— PROBLEM DESCRIPTION —
An exact copy of every entry is needed, with no images.

───── EXTRACTED RECORDS

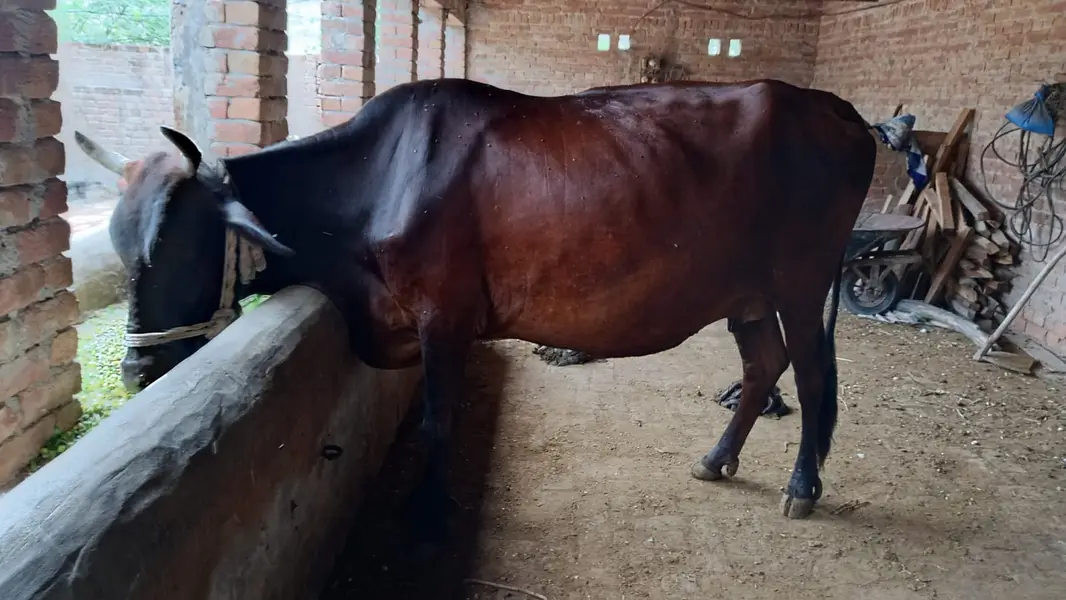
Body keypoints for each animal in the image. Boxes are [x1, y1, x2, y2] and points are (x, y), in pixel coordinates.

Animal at [74, 77, 878, 537]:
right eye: (117, 244)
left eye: (183, 248)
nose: (138, 370)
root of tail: (841, 112)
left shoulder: (444, 316)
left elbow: (439, 419)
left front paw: (430, 510)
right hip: (747, 292)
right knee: (763, 364)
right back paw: (716, 460)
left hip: (802, 279)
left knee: (810, 374)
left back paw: (802, 486)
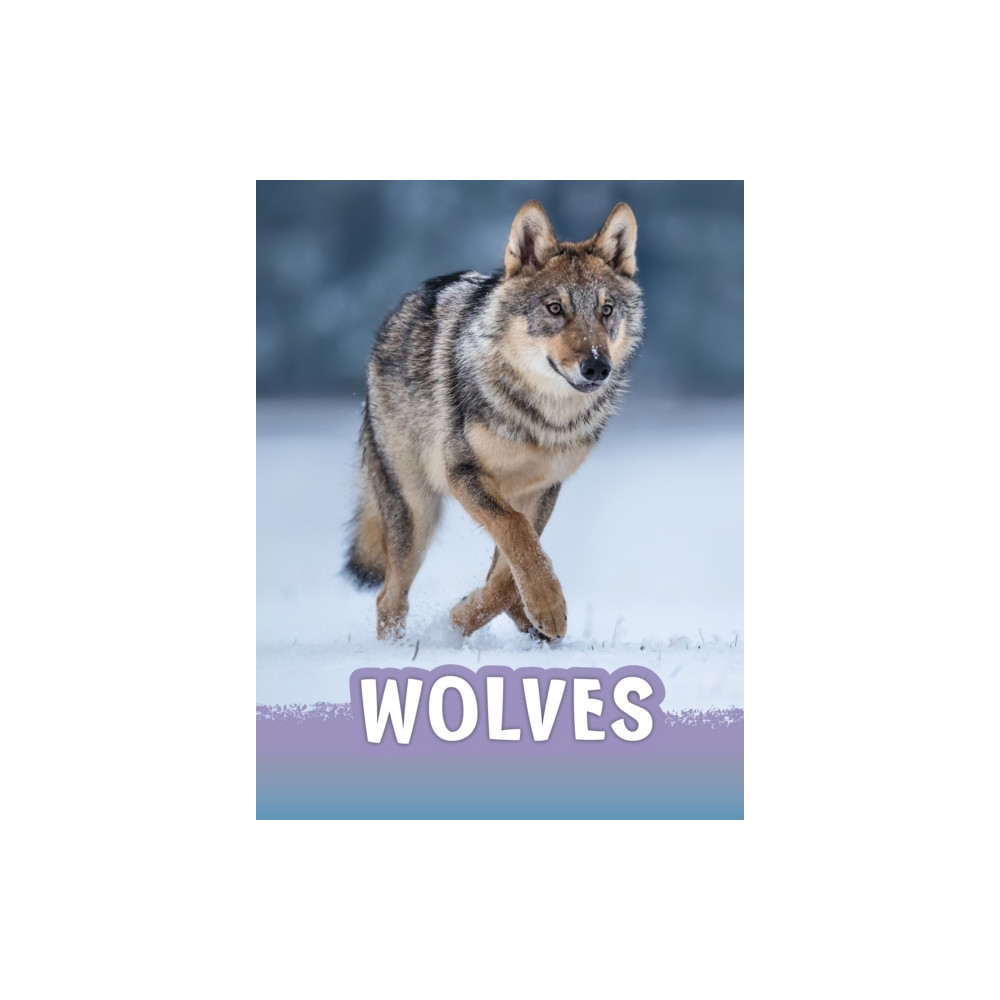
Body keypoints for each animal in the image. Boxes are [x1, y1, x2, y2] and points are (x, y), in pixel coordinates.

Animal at [345, 200, 644, 641]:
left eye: (606, 310)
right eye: (555, 308)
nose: (597, 367)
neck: (542, 419)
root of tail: (398, 312)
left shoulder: (542, 488)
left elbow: (511, 569)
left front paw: (476, 614)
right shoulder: (463, 474)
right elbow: (516, 534)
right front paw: (536, 608)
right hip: (417, 513)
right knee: (388, 598)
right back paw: (394, 650)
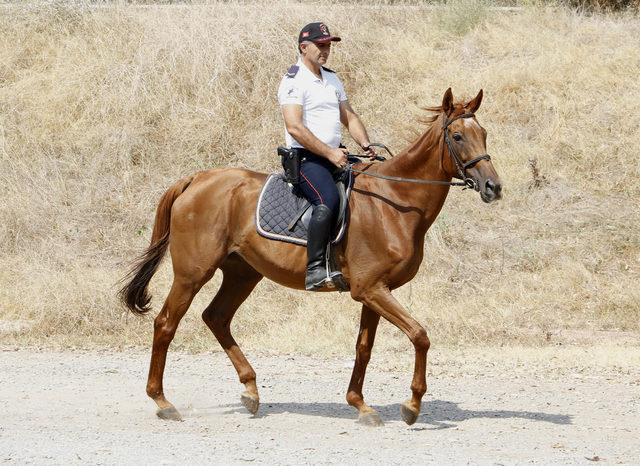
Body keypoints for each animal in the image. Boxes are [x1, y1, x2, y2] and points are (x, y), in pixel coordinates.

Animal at [119, 87, 500, 426]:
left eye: (483, 133)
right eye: (457, 136)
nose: (493, 187)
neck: (394, 201)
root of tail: (196, 179)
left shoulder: (375, 290)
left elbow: (364, 347)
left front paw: (360, 405)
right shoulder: (371, 290)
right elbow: (420, 335)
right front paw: (412, 406)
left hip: (243, 273)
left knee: (217, 317)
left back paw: (251, 391)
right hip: (193, 273)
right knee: (166, 323)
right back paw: (163, 402)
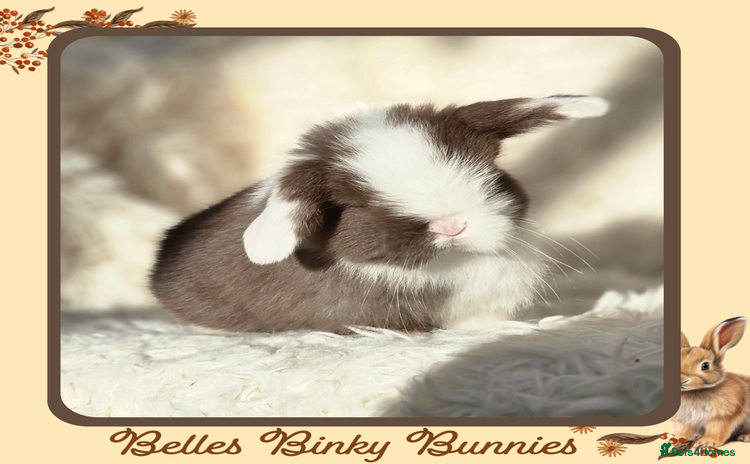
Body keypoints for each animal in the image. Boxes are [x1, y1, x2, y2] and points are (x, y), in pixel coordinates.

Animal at [672, 317, 750, 447]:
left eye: (705, 365)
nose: (681, 381)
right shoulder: (683, 419)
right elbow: (683, 430)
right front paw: (677, 440)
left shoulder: (722, 417)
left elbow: (716, 430)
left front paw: (705, 442)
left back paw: (745, 437)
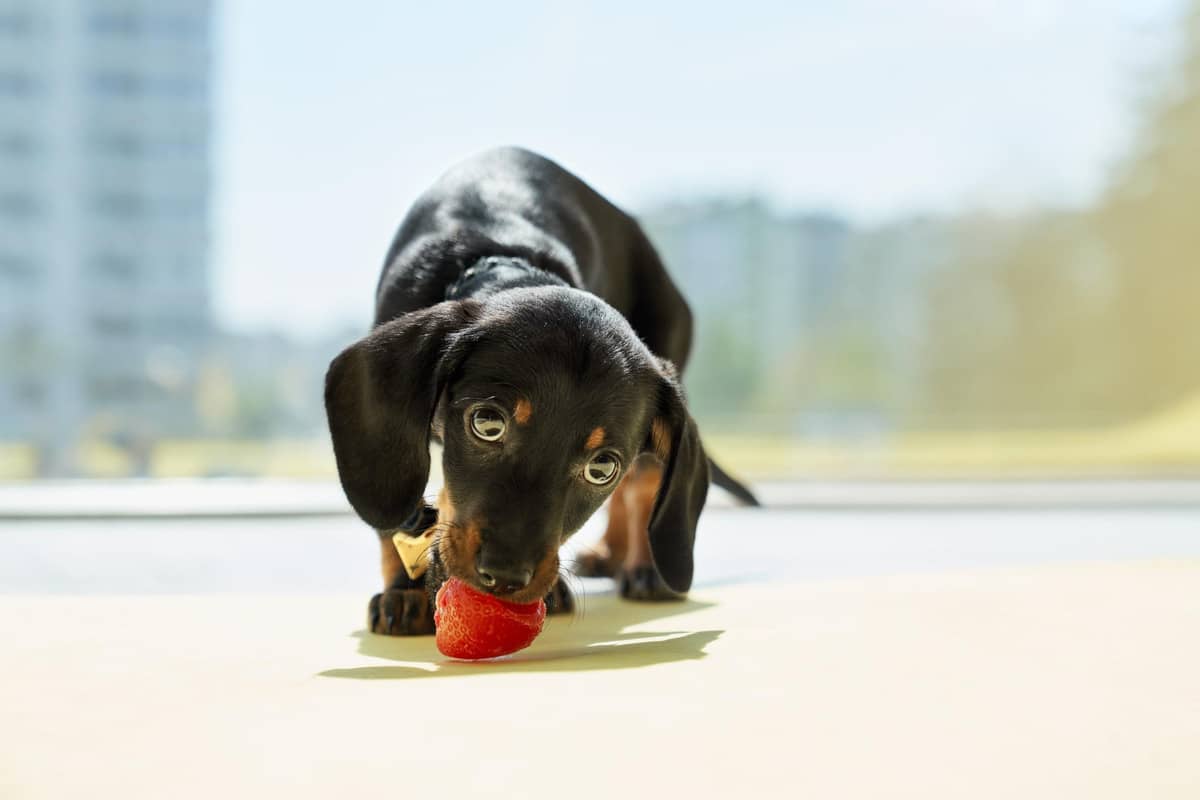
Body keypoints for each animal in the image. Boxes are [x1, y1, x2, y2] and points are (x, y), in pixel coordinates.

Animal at [324, 146, 753, 633]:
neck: (500, 255)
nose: (504, 577)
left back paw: (643, 568)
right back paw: (609, 554)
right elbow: (397, 516)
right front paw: (404, 590)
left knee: (643, 479)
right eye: (487, 422)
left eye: (601, 468)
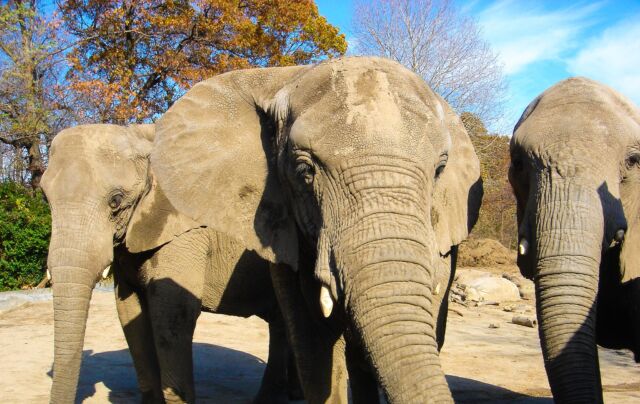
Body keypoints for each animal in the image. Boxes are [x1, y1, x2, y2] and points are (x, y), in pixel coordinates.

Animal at [40, 124, 300, 402]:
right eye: (45, 199)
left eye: (115, 201)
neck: (144, 137)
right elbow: (130, 313)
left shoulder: (186, 231)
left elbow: (172, 314)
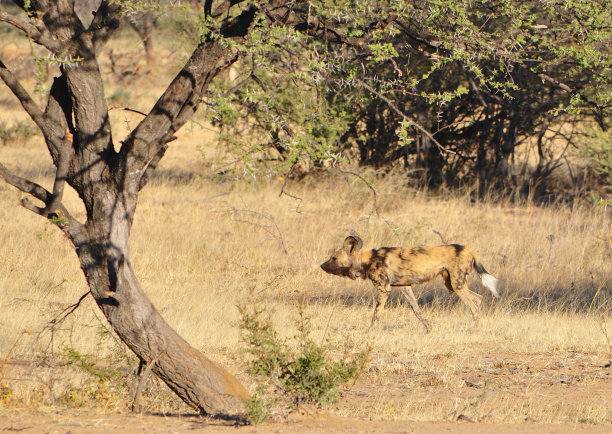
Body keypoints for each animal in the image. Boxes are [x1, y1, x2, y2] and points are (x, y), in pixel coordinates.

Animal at [320, 234, 498, 332]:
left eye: (333, 258)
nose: (321, 266)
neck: (367, 259)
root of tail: (468, 248)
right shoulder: (405, 288)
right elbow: (417, 311)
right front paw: (428, 329)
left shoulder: (384, 290)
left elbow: (376, 315)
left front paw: (369, 332)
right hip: (452, 284)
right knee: (478, 300)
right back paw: (474, 327)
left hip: (457, 285)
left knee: (474, 308)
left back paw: (473, 329)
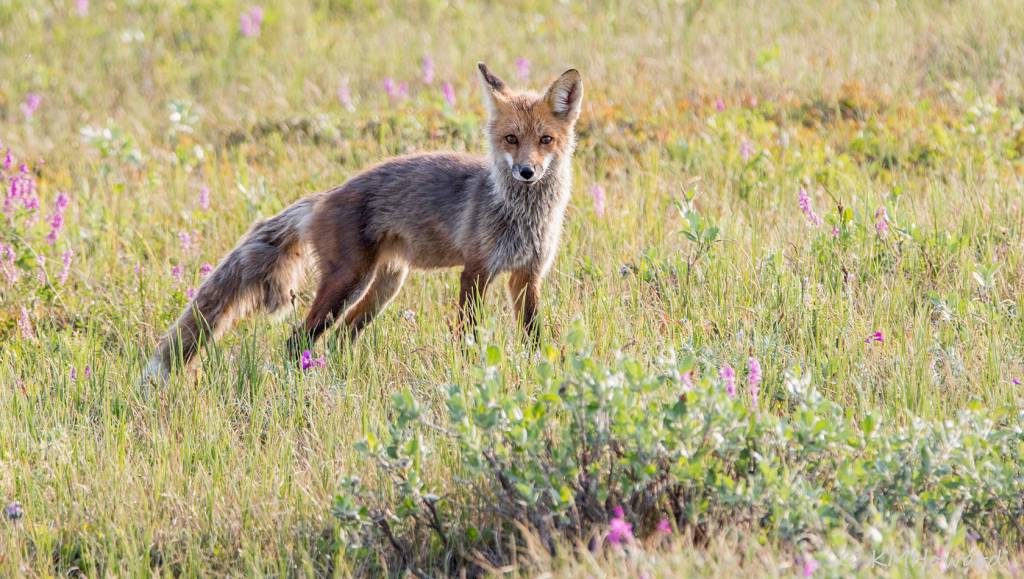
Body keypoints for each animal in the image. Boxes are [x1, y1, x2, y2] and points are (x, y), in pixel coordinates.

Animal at [144, 62, 584, 380]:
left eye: (545, 140)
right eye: (511, 139)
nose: (526, 172)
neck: (521, 216)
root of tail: (324, 195)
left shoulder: (526, 276)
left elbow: (533, 336)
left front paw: (541, 370)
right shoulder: (475, 271)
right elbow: (467, 335)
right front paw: (472, 372)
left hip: (383, 286)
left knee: (339, 339)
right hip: (347, 283)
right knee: (297, 341)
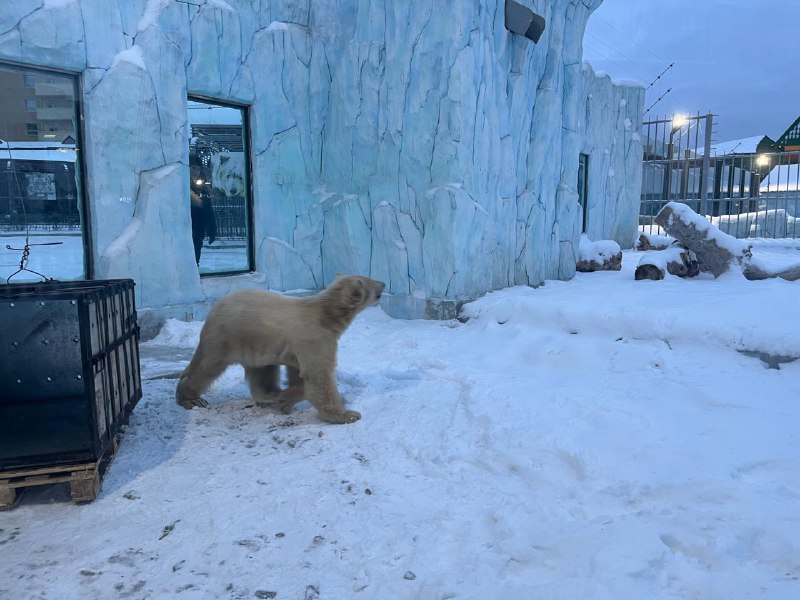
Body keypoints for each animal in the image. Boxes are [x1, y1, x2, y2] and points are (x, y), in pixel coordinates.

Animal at [176, 274, 388, 424]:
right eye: (372, 281)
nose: (384, 284)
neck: (327, 314)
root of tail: (212, 312)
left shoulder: (299, 345)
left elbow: (298, 372)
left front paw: (285, 399)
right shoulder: (316, 337)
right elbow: (318, 375)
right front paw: (347, 415)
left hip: (255, 343)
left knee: (262, 371)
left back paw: (271, 395)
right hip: (227, 337)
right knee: (208, 367)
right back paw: (191, 398)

──────────

— EXERCISE ANSWER —
Body keypoints for each animal in the image. Boxes are [x1, y1, x2, y2] and points are (x, y), in pixel coordinates.

Animal at [74, 77, 878, 537]:
right eye: (117, 244)
left eye: (183, 248)
nose: (138, 370)
root of tail: (841, 112)
left shoulder: (444, 316)
left elbow: (439, 419)
left front paw: (430, 510)
right hip: (747, 292)
right knee: (763, 364)
right back paw: (716, 460)
left hip: (802, 279)
left knee: (810, 374)
left back paw: (802, 486)
Body keypoints for each animal in the image. Boxes are [x1, y1, x2, y2] and points are (x, y), in pixel coordinates.

Animal at [345, 200, 644, 641]:
left eye: (606, 310)
right eye: (555, 308)
nose: (597, 367)
neck: (542, 419)
root of tail: (398, 312)
left shoulder: (542, 488)
left elbow: (511, 569)
left front paw: (476, 614)
right shoulder: (463, 474)
right elbow: (516, 534)
right front paw: (536, 608)
right hip: (417, 513)
right knee: (388, 598)
right back paw: (394, 650)
Body keypoints for each animal in the image. Boxes are [x1, y1, x2, y2] and points are (x, y), in pixel coordinates.

Animal at [119, 87, 500, 426]:
left eye: (483, 133)
right eye: (457, 136)
nose: (493, 187)
neck: (394, 201)
root of tail: (196, 179)
left shoulder: (375, 290)
left elbow: (364, 347)
left front paw: (360, 405)
right shoulder: (371, 290)
right elbow: (420, 335)
right front paw: (412, 406)
left hip: (243, 273)
left knee: (217, 317)
left back paw: (251, 391)
right hip: (193, 273)
right knee: (166, 323)
right back paw: (163, 402)
Body keypoints for each animal in the image. Boxes are [x1, y1, x2, y2] and points are (x, y), in pixel coordinates.

Animal at [672, 317, 750, 447]:
left eye: (705, 365)
nose: (681, 381)
right shoulder: (683, 419)
right elbow: (683, 430)
right front paw: (677, 440)
left shoulder: (722, 417)
left elbow: (716, 430)
left front paw: (705, 442)
left back paw: (745, 437)
Body keypoints for each animal in the image. Boxes are [x1, y1, x2, y2] and points are (x, y), in pixel coordinates.

Animal at [324, 146, 753, 633]:
neck: (500, 255)
nose: (504, 577)
left back paw: (643, 568)
right back paw: (609, 554)
right elbow: (397, 516)
right front paw: (404, 590)
left knee: (643, 479)
right eye: (487, 422)
left eye: (601, 468)
Body keypoints for each animal in the image. Boxes are [x1, y1, x2, y2] and points are (x, y), in pixel coordinates.

Animal at [40, 124, 300, 402]:
right eye: (45, 199)
left eye: (115, 201)
neck: (144, 137)
right elbow: (130, 313)
left shoulder: (186, 231)
left elbow: (172, 314)
Body keypoints for each animal in the image. Boxes are [x1, y1, x2, y2] and points are (x, y), in pixel coordinates.

Animal at [320, 234, 498, 332]:
left eye: (333, 258)
nose: (321, 266)
neck: (367, 259)
root of tail: (468, 248)
right shoulder: (405, 288)
right elbow: (417, 311)
right front paw: (428, 329)
left shoulder: (384, 290)
left elbow: (376, 315)
left front paw: (369, 332)
right hip: (452, 284)
right knee: (478, 300)
right back paw: (474, 327)
left hip: (457, 285)
left knee: (474, 308)
left back paw: (473, 329)
Body keypoints for each animal in the image. Boxes are [x1, y1, x2, y2] and points are (x, y), in pixel coordinates.

Animal at [144, 62, 584, 380]:
left eye: (545, 140)
right eye: (511, 139)
nose: (526, 172)
neck: (521, 216)
root of tail: (324, 195)
left shoulder: (526, 276)
left elbow: (533, 336)
left front paw: (541, 370)
right shoulder: (475, 271)
right elbow: (467, 335)
right front paw: (472, 372)
left hip: (383, 286)
left knee: (339, 339)
right hip: (347, 283)
right knee: (297, 341)
Body keypoints for each animal in the image. Boxes are [x1, y1, x2, y2] and points are (x, y), in pixel coordinates.

Animal at [176, 274, 388, 424]:
right eye: (372, 281)
nose: (384, 284)
neck: (327, 314)
root of tail: (212, 312)
left shoulder: (299, 345)
left elbow: (298, 372)
left front paw: (285, 399)
right shoulder: (316, 337)
right elbow: (318, 375)
right front paw: (347, 415)
left hip: (255, 343)
left knee: (262, 371)
left back paw: (271, 395)
right hip: (227, 337)
right knee: (208, 367)
right back paw: (191, 398)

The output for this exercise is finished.